Budget 2013: Mutual funds demand lower tax on debt funds
February, 05th 2013
The mutual fund industry wants more tax benefits for investors in the Union Budget this year.
The industry is demanding separate deduction for equity-linked savings schemes (ELSS) apart from the Rs 1 lakh Section 80C limit, reduction of tax on debt funds, broadening of the Rajiv Gandhi Equity Savings Scheme (RGESS) and tax incentives for retirement plans launched by mutual funds.
"In our view, there should be tax incentives for equity fund investments. This could be in form of creating a separate deduction for ELSS funds or broadening the RGESS to include diversified equity funds, and also making this available to all individual investors with income of less than Rs 10 lakh rather than only first-time equity investors," says Anthony Heredia, MD and CEO, Morgan Stanley Mutual Fund.
Tax benefit under the RGESS is available only to first-time equity investors who earn less than Rs 10 lakh. Under the scheme, 50% investment up to Rs 50,000 in approved stocks and mutual funds is eligible for deduction under Section 80CCG of the Income Tax Act 1961. This is over and above the Rs 1 lakh Section 80C limit.

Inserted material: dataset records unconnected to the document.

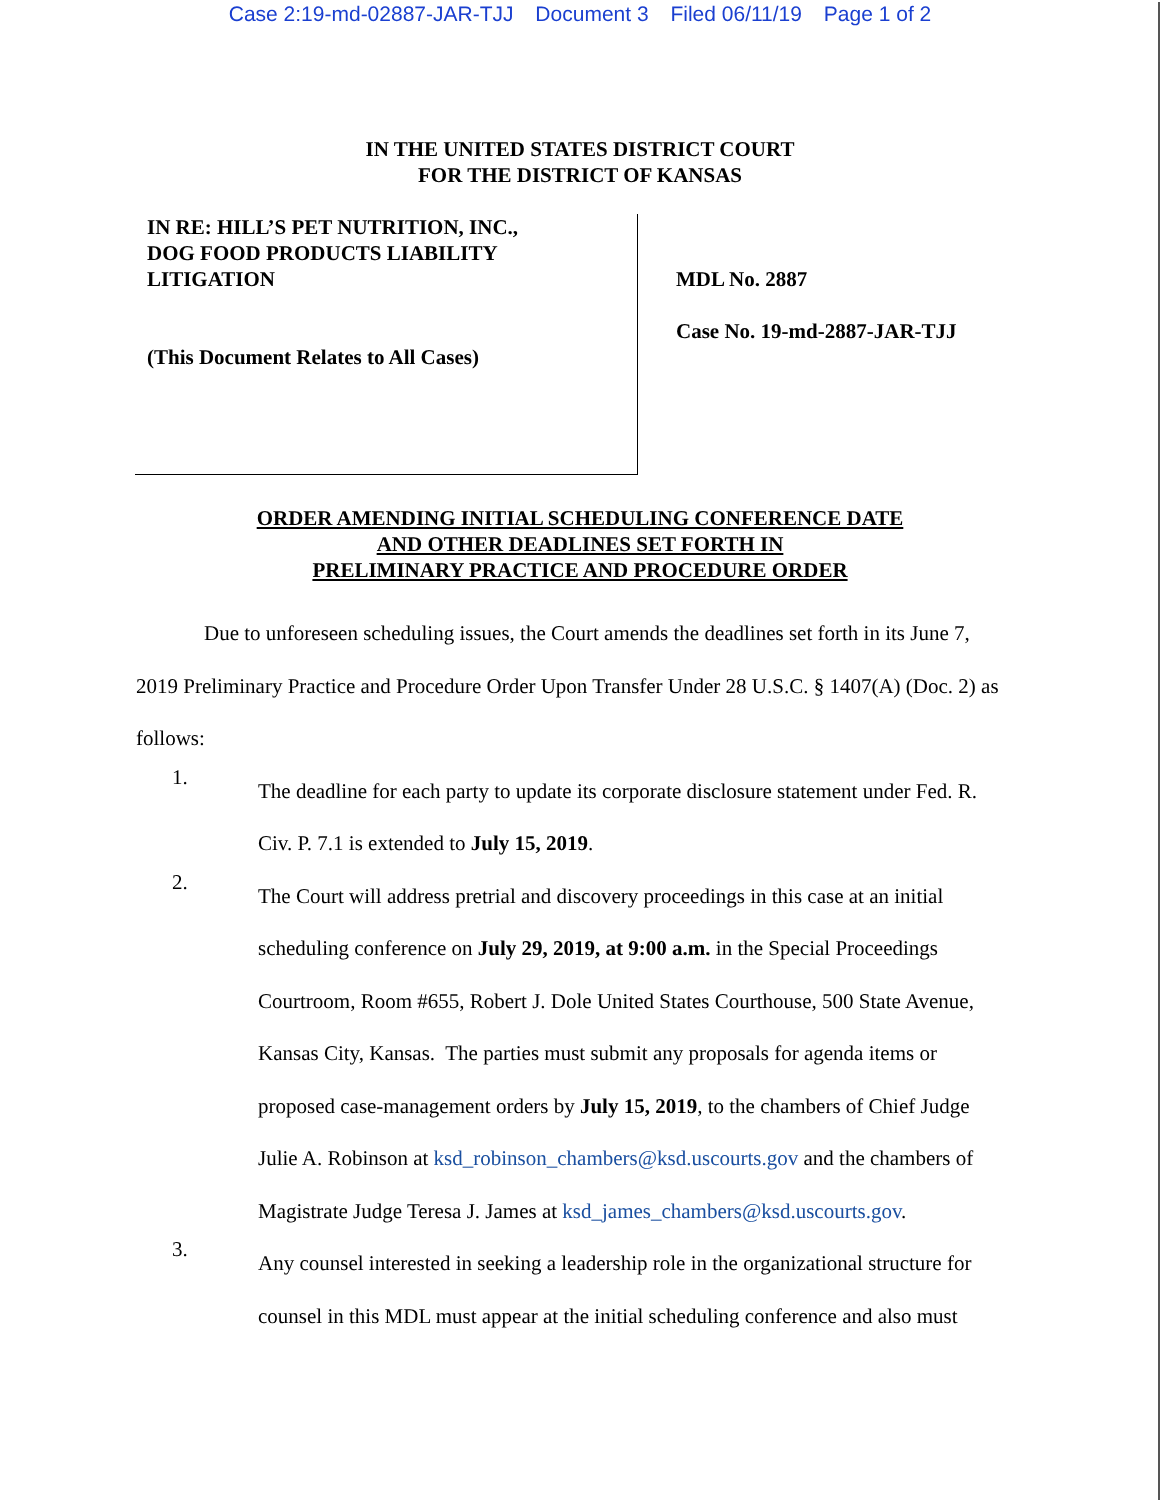Case 2:19-md-02887-JAR-TJJ Document 3 Filed 06/11/19 Page 1 of 2
IN THE UNITED STATES DISTRICT COURT
FOR THE DISTRICT OF KANSAS
IN RE: HILL’S PET NUTRITION, INC.,
DOG FOOD PRODUCTS LIABILITY
LITIGATION
(This Document Relates to All Cases)
MDL No. 2887
Case No. 19-md-2887-JAR-TJJ
ORDER AMENDING INITIAL SCHEDULING CONFERENCE DATE
AND OTHER DEADLINES SET FORTH IN
PRELIMINARY PRACTICE AND PROCEDURE ORDER
Due to unforeseen scheduling issues, the Court amends the deadlines set forth in its June 7, 2019 Preliminary Practice and Procedure Order Upon Transfer Under 28 U.S.C. § 1407(A) (Doc. 2) as follows:
1.
The deadline for each party to update its corporate disclosure statement under Fed. R. Civ. P. 7.1 is extended to July 15, 2019.
2.
The Court will address pretrial and discovery proceedings in this case at an initial scheduling conference on July 29, 2019, at 9:00 a.m. in the Special Proceedings Courtroom, Room #655, Robert J. Dole United States Courthouse, 500 State Avenue, Kansas City, Kansas. The parties must submit any proposals for agenda items or proposed case-management orders by July 15, 2019, to the chambers of Chief Judge Julie A. Robinson at ksd_robinson_chambers@ksd.uscourts.gov and the chambers of Magistrate Judge Teresa J. James at ksd_james_chambers@ksd.uscourts.gov.
3.
Any counsel interested in seeking a leadership role in the organizational structure for counsel in this MDL must appear at the initial scheduling conference and also must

"The RGESS should be extended to all equity investors and not just first-time investors. The Rs 10 lakh annual income cap should also be removed," says Debashsih Mallick, managing director and CEO, IDBI Mutual Fund. He says opening a demat account should not be mandatory. "This will broaden the market for the RGESS," he says.

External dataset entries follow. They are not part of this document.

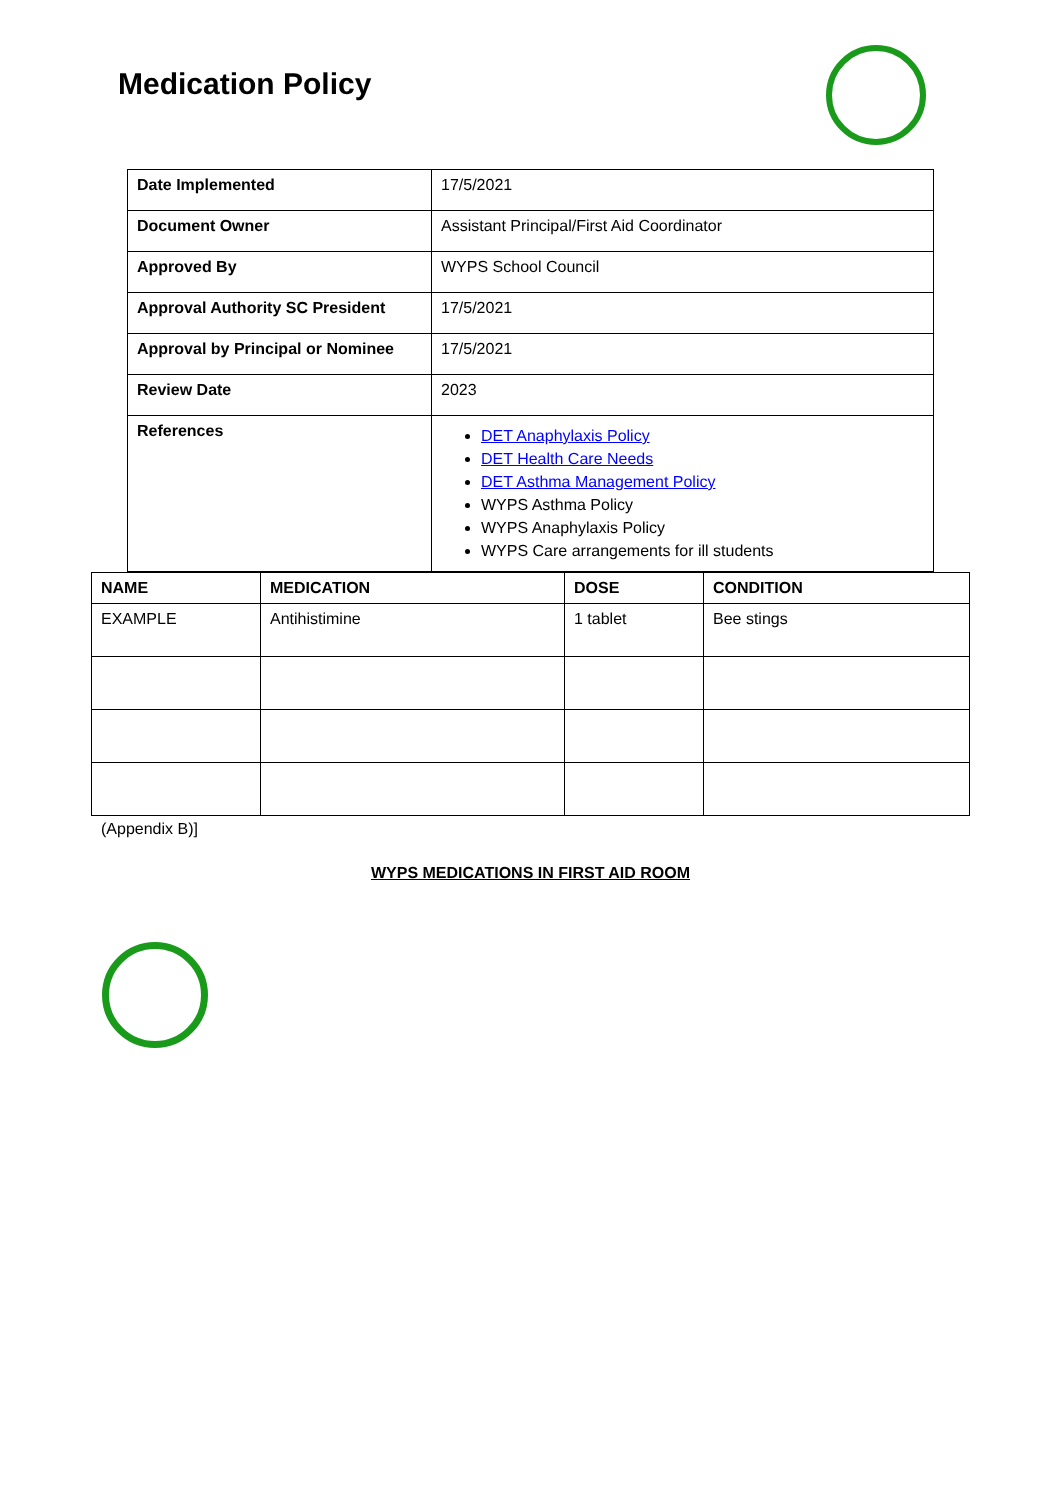Medication Policy
| Date Implemented | 17/5/2021 |
| Document Owner | Assistant Principal/First Aid Coordinator |
| Approved By | WYPS School Council |
| Approval Authority SC President | 17/5/2021 |
| Approval by Principal or Nominee | 17/5/2021 |
| Review Date | 2023 |
| References | DET Anaphylaxis Policy DET Health Care Needs DET Asthma Management Policy WYPS Asthma Policy WYPS Anaphylaxis Policy WYPS Care arrangements for ill students |
| NAME | MEDICATION | DOSE | CONDITION |
| --- | --- | --- | --- |
| EXAMPLE | Antihistimine | 1 tablet | Bee stings |
(Appendix B)]
WYPS MEDICATIONS IN FIRST AID ROOM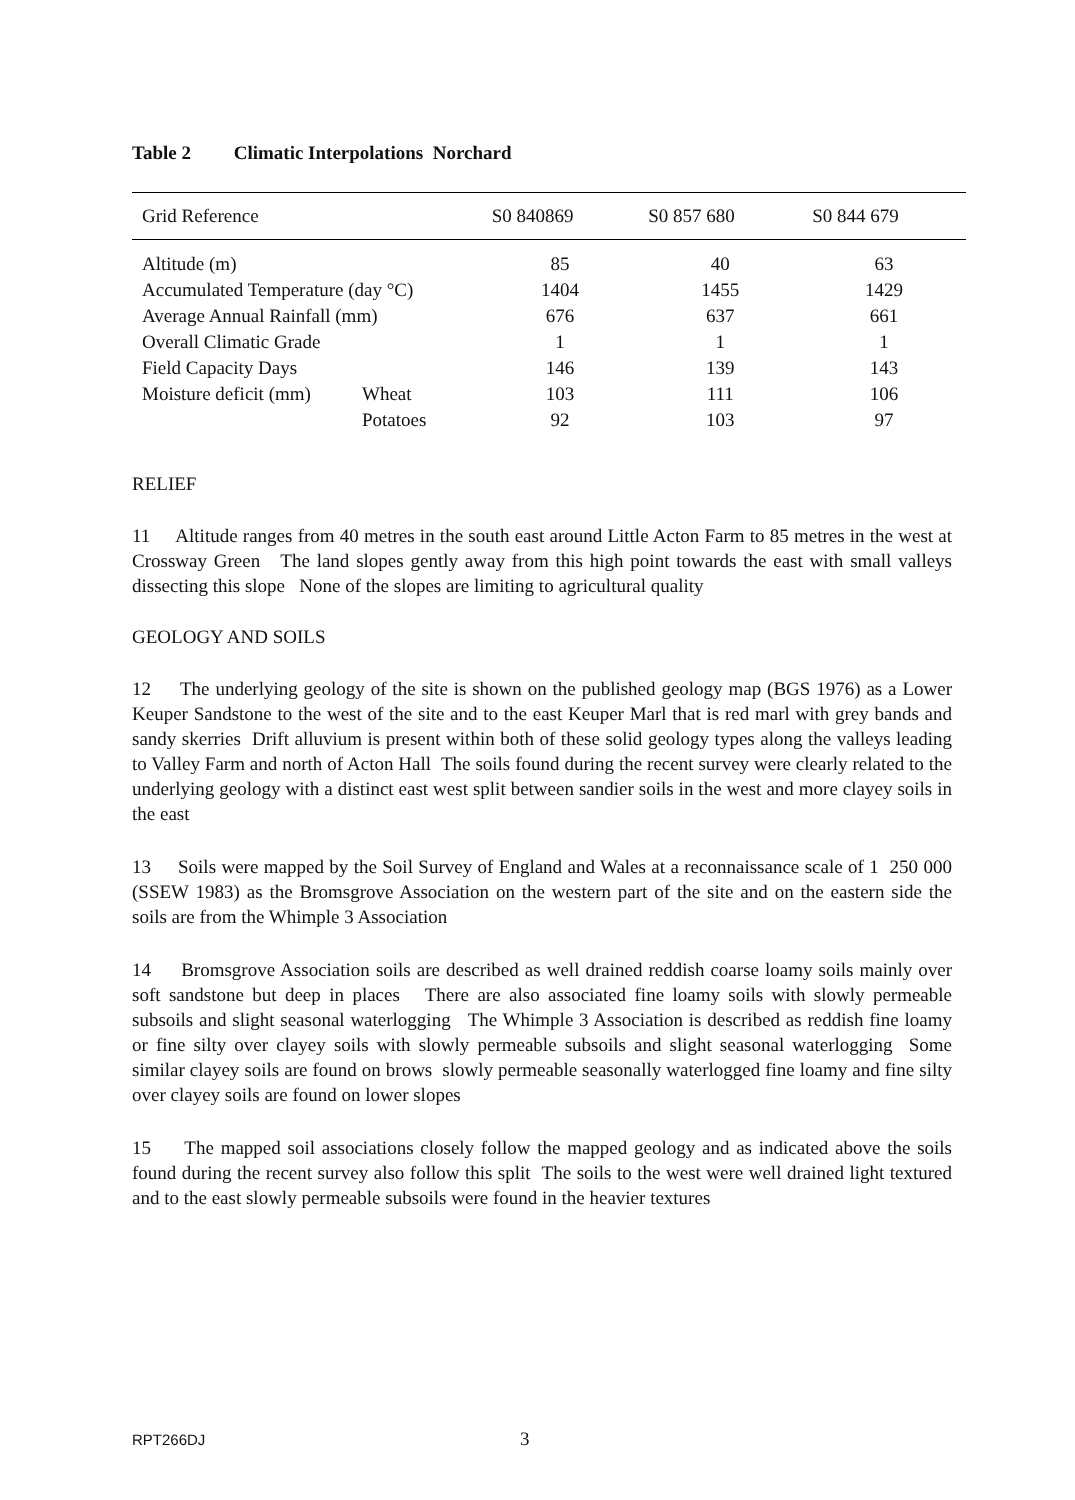Table 2 Climatic Interpolations Norchard
| Grid Reference | | S0 840869 | S0 857 680 | S0 844 679 |
| --- | --- | --- | --- | --- |
| Altitude (m) | | 85 | 40 | 63 |
| Accumulated Temperature (day °C) | | 1404 | 1455 | 1429 |
| Average Annual Rainfall (mm) | | 676 | 637 | 661 |
| Overall Climatic Grade | | 1 | 1 | 1 |
| Field Capacity Days | | 146 | 139 | 143 |
| Moisture deficit (mm) | Wheat | 103 | 111 | 106 |
| | Potatoes | 92 | 103 | 97 |
RELIEF
11 Altitude ranges from 40 metres in the south east around Little Acton Farm to 85 metres in the west at Crossway Green The land slopes gently away from this high point towards the east with small valleys dissecting this slope None of the slopes are limiting to agricultural quality
GEOLOGY AND SOILS
12 The underlying geology of the site is shown on the published geology map (BGS 1976) as a Lower Keuper Sandstone to the west of the site and to the east Keuper Marl that is red marl with grey bands and sandy skerries Drift alluvium is present within both of these solid geology types along the valleys leading to Valley Farm and north of Acton Hall The soils found during the recent survey were clearly related to the underlying geology with a distinct east west split between sandier soils in the west and more clayey soils in the east
13 Soils were mapped by the Soil Survey of England and Wales at a reconnaissance scale of 1 250 000 (SSEW 1983) as the Bromsgrove Association on the western part of the site and on the eastern side the soils are from the Whimple 3 Association
14 Bromsgrove Association soils are described as well drained reddish coarse loamy soils mainly over soft sandstone but deep in places There are also associated fine loamy soils with slowly permeable subsoils and slight seasonal waterlogging The Whimple 3 Association is described as reddish fine loamy or fine silty over clayey soils with slowly permeable subsoils and slight seasonal waterlogging Some similar clayey soils are found on brows slowly permeable seasonally waterlogged fine loamy and fine silty over clayey soils are found on lower slopes
15 The mapped soil associations closely follow the mapped geology and as indicated above the soils found during the recent survey also follow this split The soils to the west were well drained light textured and to the east slowly permeable subsoils were found in the heavier textures
RPT266DJ 3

"A simplification of rules, both with regards to who can invest, and lock-in periods, will create a better response that we are seeing at present," says Heredia of Morgan Stanley Mutual Fund.

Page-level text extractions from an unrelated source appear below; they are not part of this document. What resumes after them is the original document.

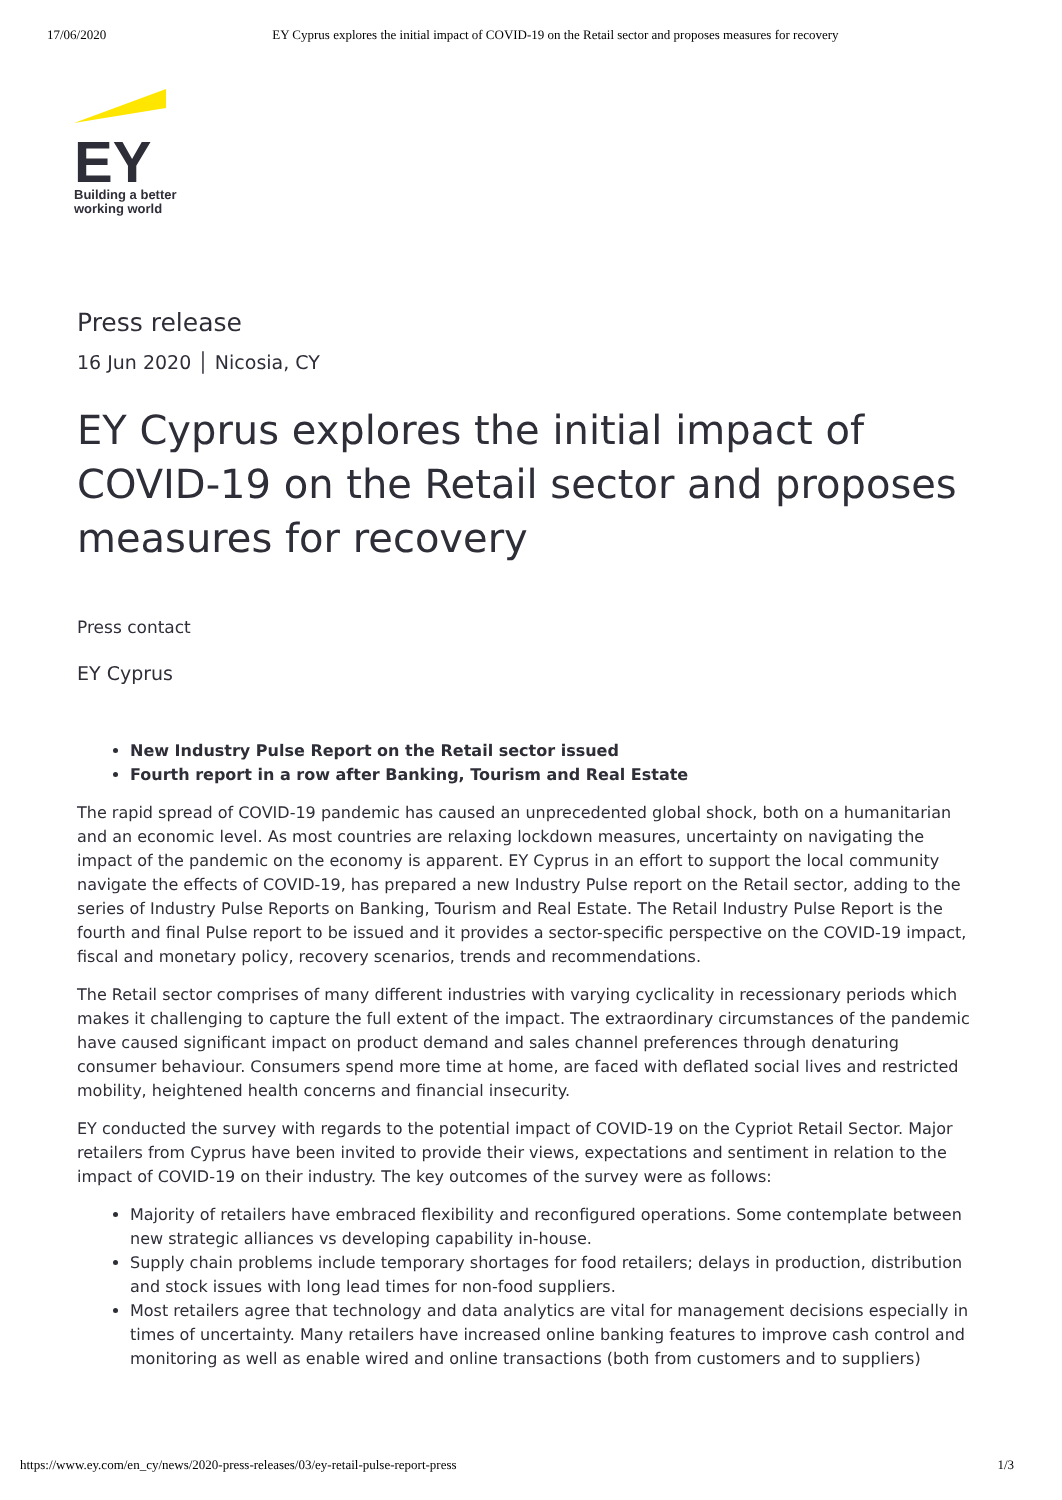17/06/2020 EY Cyprus explores the initial impact of COVID-19 on the Retail sector and proposes measures for recovery
EY
Building a better
working world
Press release
16 Jun 2020 │ Nicosia, CY
EY Cyprus explores the initial impact of COVID-19 on the Retail sector and proposes measures for recovery
Press contact
EY Cyprus
New Industry Pulse Report on the Retail sector issued
Fourth report in a row after Banking, Tourism and Real Estate
The rapid spread of COVID-19 pandemic has caused an unprecedented global shock, both on a humanitarian and an economic level. As most countries are relaxing lockdown measures, uncertainty on navigating the impact of the pandemic on the economy is apparent. EY Cyprus in an effort to support the local community navigate the effects of COVID-19, has prepared a new Industry Pulse report on the Retail sector, adding to the series of Industry Pulse Reports on Banking, Tourism and Real Estate. The Retail Industry Pulse Report is the fourth and final Pulse report to be issued and it provides a sector-specific perspective on the COVID-19 impact, fiscal and monetary policy, recovery scenarios, trends and recommendations.
The Retail sector comprises of many different industries with varying cyclicality in recessionary periods which makes it challenging to capture the full extent of the impact. The extraordinary circumstances of the pandemic have caused significant impact on product demand and sales channel preferences through denaturing consumer behaviour. Consumers spend more time at home, are faced with deflated social lives and restricted mobility, heightened health concerns and financial insecurity.
EY conducted the survey with regards to the potential impact of COVID-19 on the Cypriot Retail Sector. Major retailers from Cyprus have been invited to provide their views, expectations and sentiment in relation to the impact of COVID-19 on their industry. The key outcomes of the survey were as follows:
Majority of retailers have embraced flexibility and reconfigured operations. Some contemplate between new strategic alliances vs developing capability in-house.
Supply chain problems include temporary shortages for food retailers; delays in production, distribution and stock issues with long lead times for non-food suppliers.
Most retailers agree that technology and data analytics are vital for management decisions especially in times of uncertainty. Many retailers have increased online banking features to improve cash control and monitoring as well as enable wired and online transactions (both from customers and to suppliers)
https://www.ey.com/en_cy/news/2020-press-releases/03/ey-retail-pulse-report-press 1/3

"Retail investors are hoping for a simpler procedure for investing in the RGESS and tax benefit for each year the amount is invested rather than only in the first year," says Vineet Agarwal, director, KPMG.
The industry is also hoping that the Budget reduces the tax burden on debt funds. At present, both long- and short-term capital gains from debt funds are taxed, unlike in equity funds, where long-term capital gains are tax-free.
Investors receive dividend from debt funds after deduction of dividend distribution tax. Dividends from equity funds are tax-free.
"The dividend distribution tax on debt funds can be either reduced or completely removed," says Vijay Mantri, managing director and chief executive officer, Pramerica Mutual Fund.
Mallick of IDBI Mutual Fund says that like equity funds, long-term capital gains from debt funds should be tax-free.
The mutual fund industry is also hoping that the government allows income tax benefits on long-term mutual fund schemes such as retirement funds.
"We have seen in many developed markets that tax incentives have often been the catalyst to creating a long-term investing culture and ensuring consistent inflows into capital markets. There is no reason to believe that India will be any different," says Anthony Heredia of Morgan Stanley Mutual Fund.
As of now only two pension funds launched by mutual funds-UTI Retirement Benefit Pension Fund and Templeton India Pension Fund-give Section 80 C benefits.
However, Debashish Mallick says only Section 80 C benefit will not suffice. "Long-term schemes such as retirement funds should be tax-exempt at the time of maturity," says Mallick.
"Tax on maturity is crucial and probably the reason why pension received from the National Pension System was not tax-exempt in the I-T Act but will be exempt under the proposed Direct Taxes Code," says Vineet Agarwal, director, KPMG.